Using two large patient registries, researchers compared rates of cancer diagnosis for people with psoriasis with diagnosis rates in the general population, looking at lymphoma and nonmelanoma skin cancer separately, and also at all cancers together except for nonmelanoma skin cancer. Results from the study, which were presented earlier this month at the American Academy of Dermatology meeting in Chicago, showed higher cancer rates for people with psoriasis in all three categories.
According to Alexa Kimball, one of the study authors, the findings point toward an “elevated risk” for people with psoriasis, “but it's not a huge risk.”
Researchers also analyzed cancer rates for different psoriasis treatments, but did not find a significantly greater risk associated with any particular therapy.
The study zeroed in on lymphoma and nonmelanoma skin cancer because previous research had associated a higher risk for these cancers with certain treatments, specifically tumor necrosis factor-alpha inhibitors, explained Kimball. Tumor necrosis factor-alpha (TNF-alpha) is a cytokine, or protein, involved in psoriasis inflammation. Several biologic medications, such as Humira (adaliumumab), Enbrel (etanercept) and Remicade (infliximab) work by inhibiting TNF-alpha.

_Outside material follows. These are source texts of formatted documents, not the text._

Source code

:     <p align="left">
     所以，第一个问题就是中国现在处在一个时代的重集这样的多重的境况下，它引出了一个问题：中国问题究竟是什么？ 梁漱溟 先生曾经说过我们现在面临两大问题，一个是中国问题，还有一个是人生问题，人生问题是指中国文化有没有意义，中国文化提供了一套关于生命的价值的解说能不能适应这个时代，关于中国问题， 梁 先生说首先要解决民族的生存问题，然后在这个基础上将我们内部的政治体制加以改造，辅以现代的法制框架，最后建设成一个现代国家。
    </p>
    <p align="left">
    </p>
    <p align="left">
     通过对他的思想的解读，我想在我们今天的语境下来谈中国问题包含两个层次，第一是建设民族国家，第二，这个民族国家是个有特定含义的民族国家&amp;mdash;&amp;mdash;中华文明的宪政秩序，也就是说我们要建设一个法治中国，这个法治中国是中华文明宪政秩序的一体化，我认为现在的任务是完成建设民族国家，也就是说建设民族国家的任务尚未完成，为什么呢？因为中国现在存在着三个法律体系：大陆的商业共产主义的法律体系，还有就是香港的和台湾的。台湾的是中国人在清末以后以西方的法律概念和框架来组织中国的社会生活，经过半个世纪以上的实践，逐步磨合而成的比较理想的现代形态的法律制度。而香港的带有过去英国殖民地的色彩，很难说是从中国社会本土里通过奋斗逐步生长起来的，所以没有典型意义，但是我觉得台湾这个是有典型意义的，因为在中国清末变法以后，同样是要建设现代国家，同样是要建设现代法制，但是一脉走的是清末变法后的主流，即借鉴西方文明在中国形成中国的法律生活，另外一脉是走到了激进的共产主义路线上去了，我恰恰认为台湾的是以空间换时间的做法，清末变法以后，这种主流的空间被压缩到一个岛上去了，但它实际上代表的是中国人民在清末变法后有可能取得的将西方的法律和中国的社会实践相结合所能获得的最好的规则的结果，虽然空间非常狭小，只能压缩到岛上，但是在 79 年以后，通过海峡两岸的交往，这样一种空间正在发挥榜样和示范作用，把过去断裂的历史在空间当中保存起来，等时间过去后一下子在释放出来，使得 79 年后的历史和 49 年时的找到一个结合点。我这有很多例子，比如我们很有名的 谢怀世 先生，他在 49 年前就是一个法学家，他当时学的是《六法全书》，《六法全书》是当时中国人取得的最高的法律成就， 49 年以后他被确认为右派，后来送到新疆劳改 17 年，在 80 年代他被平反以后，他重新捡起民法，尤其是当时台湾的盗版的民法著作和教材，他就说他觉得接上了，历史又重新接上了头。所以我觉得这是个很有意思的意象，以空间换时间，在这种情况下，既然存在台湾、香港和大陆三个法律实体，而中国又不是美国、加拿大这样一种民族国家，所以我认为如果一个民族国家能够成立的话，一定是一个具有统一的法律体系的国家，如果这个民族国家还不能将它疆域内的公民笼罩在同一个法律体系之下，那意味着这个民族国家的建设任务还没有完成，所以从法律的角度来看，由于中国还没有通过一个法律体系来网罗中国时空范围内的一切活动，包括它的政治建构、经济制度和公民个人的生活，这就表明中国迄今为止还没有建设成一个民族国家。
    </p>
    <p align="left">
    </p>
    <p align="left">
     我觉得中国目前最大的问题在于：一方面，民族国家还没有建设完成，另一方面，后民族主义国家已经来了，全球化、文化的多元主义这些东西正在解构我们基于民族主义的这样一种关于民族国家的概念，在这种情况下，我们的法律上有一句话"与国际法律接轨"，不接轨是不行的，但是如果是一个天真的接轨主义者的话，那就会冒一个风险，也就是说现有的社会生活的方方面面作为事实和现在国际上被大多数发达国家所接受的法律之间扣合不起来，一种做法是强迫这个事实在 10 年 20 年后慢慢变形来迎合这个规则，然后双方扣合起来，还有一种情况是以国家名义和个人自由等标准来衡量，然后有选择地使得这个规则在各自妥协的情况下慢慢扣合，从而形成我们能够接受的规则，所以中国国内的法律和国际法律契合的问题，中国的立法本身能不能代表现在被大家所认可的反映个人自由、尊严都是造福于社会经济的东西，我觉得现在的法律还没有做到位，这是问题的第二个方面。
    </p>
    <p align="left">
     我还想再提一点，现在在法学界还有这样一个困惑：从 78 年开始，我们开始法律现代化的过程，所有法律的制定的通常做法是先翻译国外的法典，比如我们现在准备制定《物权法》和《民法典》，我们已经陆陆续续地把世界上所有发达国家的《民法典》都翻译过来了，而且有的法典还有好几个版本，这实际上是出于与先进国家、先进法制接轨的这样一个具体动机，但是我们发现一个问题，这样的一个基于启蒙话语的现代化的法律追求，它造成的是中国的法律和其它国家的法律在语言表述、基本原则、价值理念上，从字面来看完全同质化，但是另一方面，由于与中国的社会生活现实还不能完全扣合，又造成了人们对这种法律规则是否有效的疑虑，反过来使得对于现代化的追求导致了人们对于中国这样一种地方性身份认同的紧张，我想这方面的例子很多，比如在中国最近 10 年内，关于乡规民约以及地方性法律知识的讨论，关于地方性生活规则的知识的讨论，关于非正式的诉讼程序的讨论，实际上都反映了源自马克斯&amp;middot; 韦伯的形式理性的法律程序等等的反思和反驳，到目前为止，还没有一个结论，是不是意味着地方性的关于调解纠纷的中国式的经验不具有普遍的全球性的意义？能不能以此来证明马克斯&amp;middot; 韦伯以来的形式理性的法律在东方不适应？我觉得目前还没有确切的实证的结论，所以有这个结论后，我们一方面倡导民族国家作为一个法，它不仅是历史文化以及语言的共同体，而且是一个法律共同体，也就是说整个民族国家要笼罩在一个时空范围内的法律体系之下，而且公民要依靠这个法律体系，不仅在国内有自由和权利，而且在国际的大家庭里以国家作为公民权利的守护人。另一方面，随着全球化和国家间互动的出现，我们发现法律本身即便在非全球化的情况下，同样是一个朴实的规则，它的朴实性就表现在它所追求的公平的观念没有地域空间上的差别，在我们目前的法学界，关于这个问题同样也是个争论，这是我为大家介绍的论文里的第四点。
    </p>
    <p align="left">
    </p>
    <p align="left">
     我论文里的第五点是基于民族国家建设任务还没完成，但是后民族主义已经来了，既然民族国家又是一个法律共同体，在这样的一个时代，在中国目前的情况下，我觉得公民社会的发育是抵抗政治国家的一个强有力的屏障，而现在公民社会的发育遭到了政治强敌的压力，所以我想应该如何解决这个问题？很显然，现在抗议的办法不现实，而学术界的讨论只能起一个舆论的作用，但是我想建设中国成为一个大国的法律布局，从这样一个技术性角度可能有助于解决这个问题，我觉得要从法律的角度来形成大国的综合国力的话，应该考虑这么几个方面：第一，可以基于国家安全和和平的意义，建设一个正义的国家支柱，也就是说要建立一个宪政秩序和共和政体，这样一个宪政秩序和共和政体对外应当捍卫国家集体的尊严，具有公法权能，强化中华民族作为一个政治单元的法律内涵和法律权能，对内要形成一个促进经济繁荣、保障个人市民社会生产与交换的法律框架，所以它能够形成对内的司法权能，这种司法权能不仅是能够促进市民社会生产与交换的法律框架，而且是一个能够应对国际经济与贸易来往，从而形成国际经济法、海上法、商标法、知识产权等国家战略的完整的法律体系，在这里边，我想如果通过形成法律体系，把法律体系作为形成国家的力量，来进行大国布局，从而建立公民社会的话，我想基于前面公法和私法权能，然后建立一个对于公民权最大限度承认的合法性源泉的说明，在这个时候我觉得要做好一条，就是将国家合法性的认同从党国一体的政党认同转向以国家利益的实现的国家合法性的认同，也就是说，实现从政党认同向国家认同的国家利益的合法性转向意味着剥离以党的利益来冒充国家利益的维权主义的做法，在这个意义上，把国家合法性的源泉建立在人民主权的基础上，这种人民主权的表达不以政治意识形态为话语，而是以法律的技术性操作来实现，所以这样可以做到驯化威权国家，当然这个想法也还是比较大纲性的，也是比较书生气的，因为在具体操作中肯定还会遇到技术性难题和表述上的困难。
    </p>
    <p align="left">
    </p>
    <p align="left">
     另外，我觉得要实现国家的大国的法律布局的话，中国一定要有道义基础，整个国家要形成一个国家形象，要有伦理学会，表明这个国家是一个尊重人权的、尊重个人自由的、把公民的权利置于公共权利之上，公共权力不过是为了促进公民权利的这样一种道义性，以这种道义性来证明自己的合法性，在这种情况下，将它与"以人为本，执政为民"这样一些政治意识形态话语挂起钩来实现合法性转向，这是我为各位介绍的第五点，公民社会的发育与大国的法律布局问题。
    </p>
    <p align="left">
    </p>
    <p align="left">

Researchers found that rates of diagnosis, analyzed according to different treatments, were fairly even for all cancers except nonmelanoma skin cancer, but varied slightly for nonmelanoma skin cancer and lymphoma. Treatments analyzed included biologics, nonbiologics and phototherapy. Kimball described the data as “pretty reassuring,” noting that no one single treatment had a significantly higher rate of cancer. Rates of diagnosis were calculated in terms of 10,000 patient years of observation (PYO). Every year that each patient was studied counts as one PYO. The two registries offer information on approximately 79.3 million people, including more than 18 million people with psoriasis, according to Kimball.
In lymphoma, the incidence rate was 11.1 per 10,000 PYO, compared with 6.6 for the general population. Nonmelanoma skin cancer also had a higher incidence rate in psoriasis patients, at 147.2 for psoriasis compared with 94.2 for the general population. When looking at all cancers except for nonmelanoma skin cancer, researchers found an incidence rate of 115.5 for people with psoriasis, compared with 96 for the general population.
Kimball recommends that psoriasis patients incorporate regular cancer screenings into their routine care.
“It behooves people to think, ‘when I go get my cholesterol checked, I should make sure that I'm up to date on my cancer screens,’” Kimball said. “Know what those are, and know what you should get done.”